### What you need to do
Copy the text of every record below line for line, without any changes. Leave the pictures out of your answer.

### Material shown
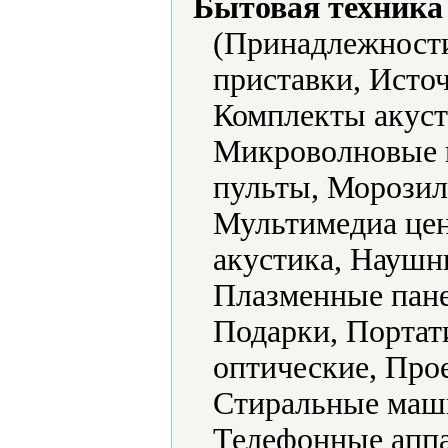
Бытовая техника 
(Принадлежности
приставки, Исто
Комплекты акус
Микроволновые 
пульты, Морозил
Мультимедиа цен
акустика, Наушн
Плазменные пане
Подарки, Портат
оптические, Про
Стиральные маш
Телефонные аппа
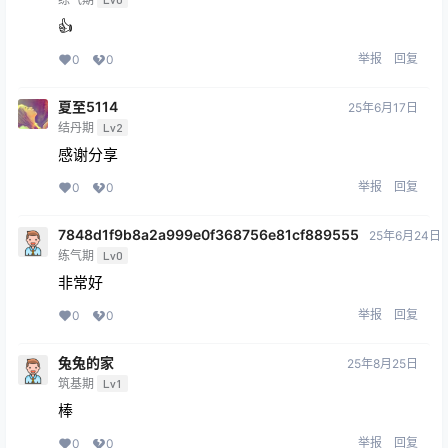
👍
举报
回复
0
0
夏至5114
25年6月17日
结丹期
Lv2
感谢分享
举报
回复
0
0
7848d1f9b8a2a999e0f368756e81cf889555
25年6月24日
练气期
Lv0
非常好
举报
回复
0
0
兔兔的家
25年8月25日
筑基期
Lv1
棒
举报
回复
0
0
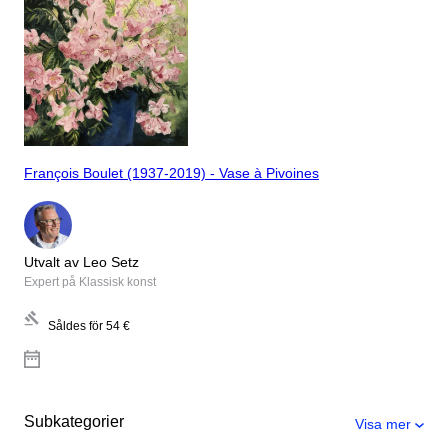
François Boulet (1937-2019) - Vase à Pivoines
Utvalt av Leo Setz
Expert på Klassisk konst
Såldes för
54 €
Subkategorier
Visa mer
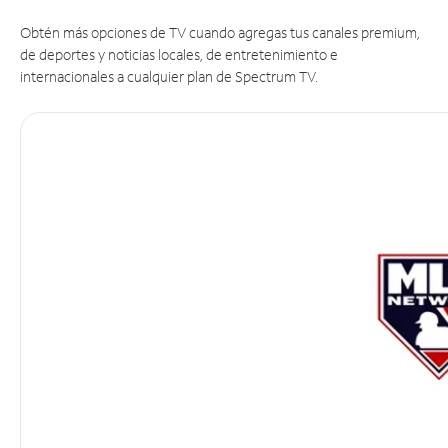
Obtén más opciones de TV cuando agregas tus canales premium,
de deportes y noticias locales, de entretenimiento e
internacionales a cualquier plan de Spectrum TV.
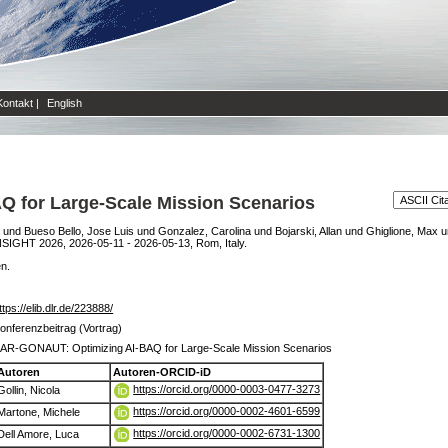
Kontakt
|
English
 for Large-Scale Mission Scenarios
und
Bueso Bello, Jose Luis
und
Gonzalez, Carolina
und
Bojarski, Allan
und
Ghiglione, Max
u
SIGHT 2026, 2026-05-11 - 2026-05-13, Rom, Italy.
en.
ttps://elib.dlr.de/223888/
onferenzbeitrag (Vortrag)
AR-GONAUT: Optimizing AI-BAQ for Large-Scale Mission Scenarios
Autoren
Autoren-ORCID-iD
https://orcid.org/0000-0003-0477-3273
Gollin, Nicola
https://orcid.org/0000-0002-4601-6599
Martone, Michele
https://orcid.org/0000-0002-6731-1300
Dell Amore, Luca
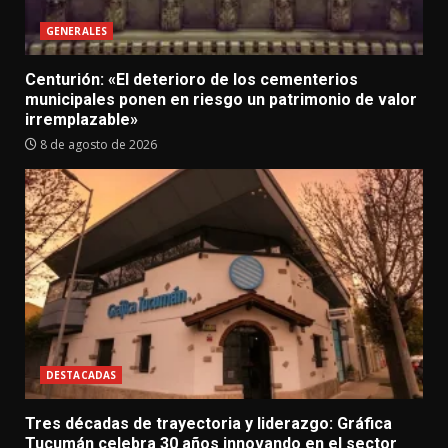
GENERALES
Centurión: «El deterioro de los cementerios
municipales ponen en riesgo un patrimonio de valor
irremplazable»
8 de agosto de 2026
DESTACADAS
Tres décadas de trayectoria y liderazgo: Gráfica
Tucumán celebra 30 años innovando en el sector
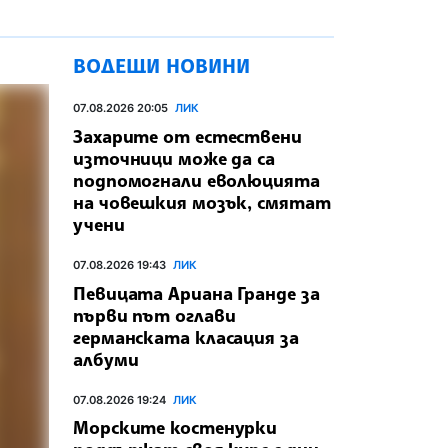
ВОДЕЩИ НОВИНИ
07.08.2026 20:05
ЛИК
Захарите от естествени
източници може да са
подпомогнали еволюцията
на човешкия мозък, смятат
учени
07.08.2026 19:43
ЛИК
Певицата Ариана Гранде за
първи път оглави
германската класация за
албуми
07.08.2026 19:24
ЛИК
Морските костенурки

### Solved problem
Бытовая техника 
(Принадлежности
приставки, Исто
Комплекты акус
Микроволновые 
пульты, Морозил
Мультимедиа цен
акустика, Наушн
Плазменные пане
Подарки, Портат
оптические, Про
Стиральные маш
Телефонные аппа
👍
举报
回复
0
0
夏至5114
25年6月17日
结丹期
Lv2
感谢分享
举报
回复
0
0
7848d1f9b8a2a999e0f368756e81cf889555
25年6月24日
练气期
Lv0
非常好
举报
回复
0
0
兔兔的家
25年8月25日
筑基期
Lv1
棒
举报
回复
0
0
François Boulet (1937-2019) - Vase à Pivoines
Utvalt av Leo Setz
Expert på Klassisk konst
Såldes för
54 €
Subkategorier
Visa mer
Obtén más opciones de TV cuando agregas tus canales premium,
de deportes y noticias locales, de entretenimiento e
internacionales a cualquier plan de Spectrum TV.
Kontakt
|
English
 for Large-Scale Mission Scenarios
und
Bueso Bello, Jose Luis
und
Gonzalez, Carolina
und
Bojarski, Allan
und
Ghiglione, Max
u
SIGHT 2026, 2026-05-11 - 2026-05-13, Rom, Italy.
en.
ttps://elib.dlr.de/223888/
onferenzbeitrag (Vortrag)
AR-GONAUT: Optimizing AI-BAQ for Large-Scale Mission Scenarios
Autoren
Autoren-ORCID-iD
https://orcid.org/0000-0003-0477-3273
Gollin, Nicola
https://orcid.org/0000-0002-4601-6599
Martone, Michele
https://orcid.org/0000-0002-6731-1300
Dell Amore, Luca
GENERALES
Centurión: «El deterioro de los cementerios
municipales ponen en riesgo un patrimonio de valor
irremplazable»
8 de agosto de 2026
DESTACADAS
Tres décadas de trayectoria y liderazgo: Gráfica
Tucumán celebra 30 años innovando en el sector
ВОДЕЩИ НОВИНИ
07.08.2026 20:05
ЛИК
Захарите от естествени
източници може да са
подпомогнали еволюцията
на човешкия мозък, смятат
учени
07.08.2026 19:43
ЛИК
Певицата Ариана Гранде за
първи път оглави
германската класация за
албуми
07.08.2026 19:24
ЛИК
Морските костенурки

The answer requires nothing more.